Aortic dissection is a bleeding into the wall of the aorta of the body. In the process, the vessel wall splits into its various layers and blood flows between these individual layers. This creates a new channel next to the aorta through which blood can also flow.
Aortic dissection of the Stanford A type refers exclusively to such a splitting in the area of the so-called ascending aorta. This is the part of the aorta that is located directly next to the heart. Type B, on the other hand, involves the rest of the aorta.
Type A aortic dissection is often an emergency. Therefore, if symptoms suggest the suspicion of aortic dissection, the most reliable and fastest diagnostic procedure must be chosen. In most cases, a CT with contrast medium is performed for this purpose, as this is a very fast and accurate imaging procedure.
In addition, the pain can occur between the shoulder blades and radiate into the back over the entire area of the thoracic spine. It is also possible for the pain to radiate into the abdomen. However, this is more likely to indicate an aortic dissection in the section of the aorta that actually lies in the abdominal cavity.
Since type A is a dissection in the initial part of the aorta, all organs can be affected. In the brain, for example, a lack of blood quickly causes fainting. If the coronary arteries that leave the ascending aorta are affected, a heart attack occurs with sudden pain and pressure on the chest. Shortness of breath can also occur. An aortic dissection can be accompanied by severe and sudden blood loss, leading to a state of shock that may require resuscitation.
What is the life expectancy with type A aortic dissection?
A type A aortic dissection is usually a difficult emergency situation. If the dissection is accompanied by high blood loss, the chances of survival are very poor. Within a few minutes, the heart pumps the entire blood volume of the body through the aorta.

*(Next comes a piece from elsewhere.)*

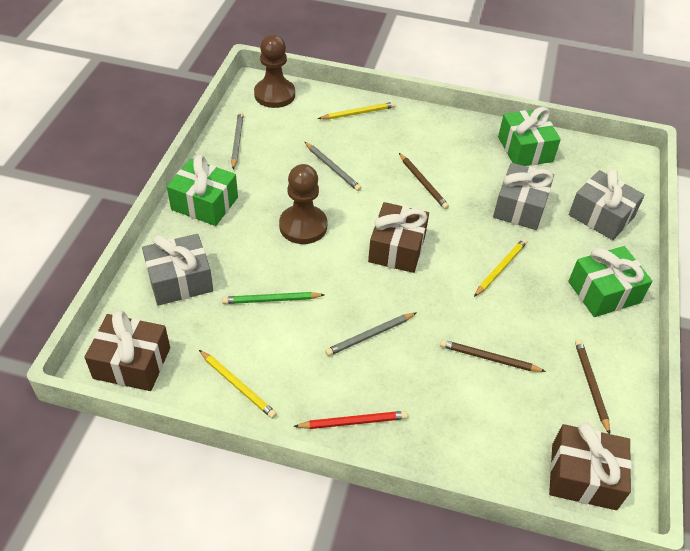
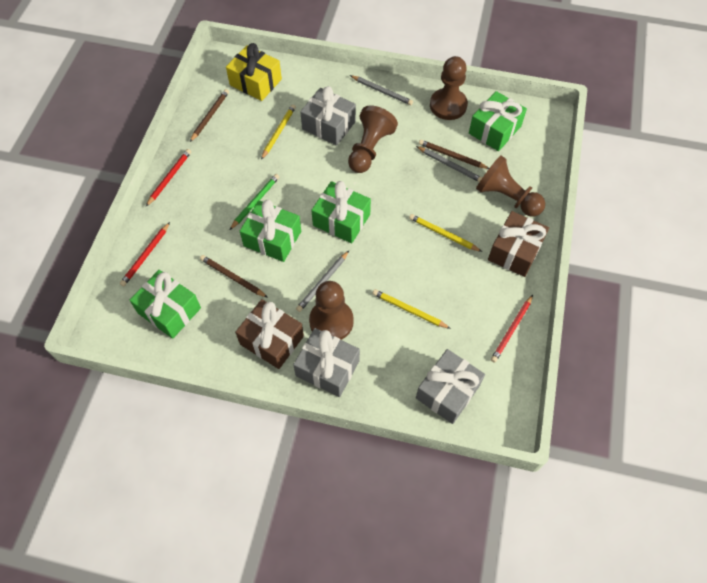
brown gift: 3 -> 2
brown pawn: 2 -> 4
green gift: 3 -> 4
red pencil: 1 -> 3
yellow gift: 0 -> 1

As a result, a large proportion of the affected individuals do not reach a hospital in time. If quick action was taken in this emergency situation, emergency surgery and the additional administration of blood can be life-saving. Nevertheless, survival within the next 30 days is critical.
About 80% of the operated persons survive this period. Even without acute severe blood loss, type A aortic dissection is often fatal. Of those who decide against surgery, only half survive the next 30 days.
Even despite surgery, about 20% of those treated die. Those who survive the critical interval of 30 days have a fairly good life expectancy. In the following period it plays a decisive role whether risk factors can be contained. High blood pressure must be treated in the same way as hypercholesterolemia (an increase in blood lipid levels), which leads to calcification of the vessels. A healthy diet and regular physical activity also have a positive effect on the cardiovascular system and can thus improve life expectancy.